SELECT * FROM user_behavior LIMIT 3;

Load data from multiple data files using INSERT+FILES()

You can use wildcards in the path parameter to specify multiple data files you want to load.

The following example loads the data of multiple files, customer02.parquet, customer03.parquet, and customer04.parquet, into the user_behavior table:

INSERT INTO user_behavior
SELECT * FROM FILES
(
    'path' = 's3://lilyliukinesis/tutorials/parquet/customer0[2-4].parquet',
    'format' = 'parquet',
    'aws.s3.use_instance_profile' = 'false',
    'aws.s3.access_key' = 'AAAAAAAAAAAAAAAAAAAA',
    'aws.s3.secret_key' = 'BBBBBBBBBBBBBBBBBBBBBBBBBBBBBBBBBBBBBBBB'
);

Load data using CTAS

In the above examples, you need to create a table before you can load data by using INSERT+FILES().

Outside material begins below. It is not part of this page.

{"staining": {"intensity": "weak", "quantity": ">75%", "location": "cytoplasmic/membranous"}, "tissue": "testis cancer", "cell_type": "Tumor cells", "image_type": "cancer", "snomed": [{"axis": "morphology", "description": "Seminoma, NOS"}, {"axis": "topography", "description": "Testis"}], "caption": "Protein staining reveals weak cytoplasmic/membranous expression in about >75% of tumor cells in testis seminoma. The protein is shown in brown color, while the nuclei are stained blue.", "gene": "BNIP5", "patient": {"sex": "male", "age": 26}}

You can also load data by using the CREATE TABLE AS SELECT (CTAS) statement without creating a table up front. The following example creates a table named user_behavior_ctas and loads the data of all files named like customer0*.parquet in the s3://lilyliukinesis/tutorials/parquet path to that table:

CREATE TABLE user_behavior_ctas AS
SELECT * FROM FILES
(
    'path' = 's3://lilyliukinesis/tutorials/parquet/customer0*.parquet'
    , 'format' = 'parquet'
    , 'aws.s3.use_instance_profile' = 'false'
    , 'aws.s3.access_key' = 'AAAAAAAAAAAAAAAAAAAA'
    , 'aws.s3.secret_key' = 'BBBBBBBBBBBBBBBBBBBBBBBBBBBBBBBBBBBBBBBB'
);

Use the following statement to query the user_behavior_ctas table, and you will find the table has been created and data has successfully loaded into it:

SELECT * FROM user_behavior_ctas LIMIT 3;

Clean up the environment

Congratulations! You have finished your journey with a data load on CelerData Cloud Serverless!

Use the following statement to drop mydatabase you created for a test run.

DROP DATABASE IF EXISTS mydatabase;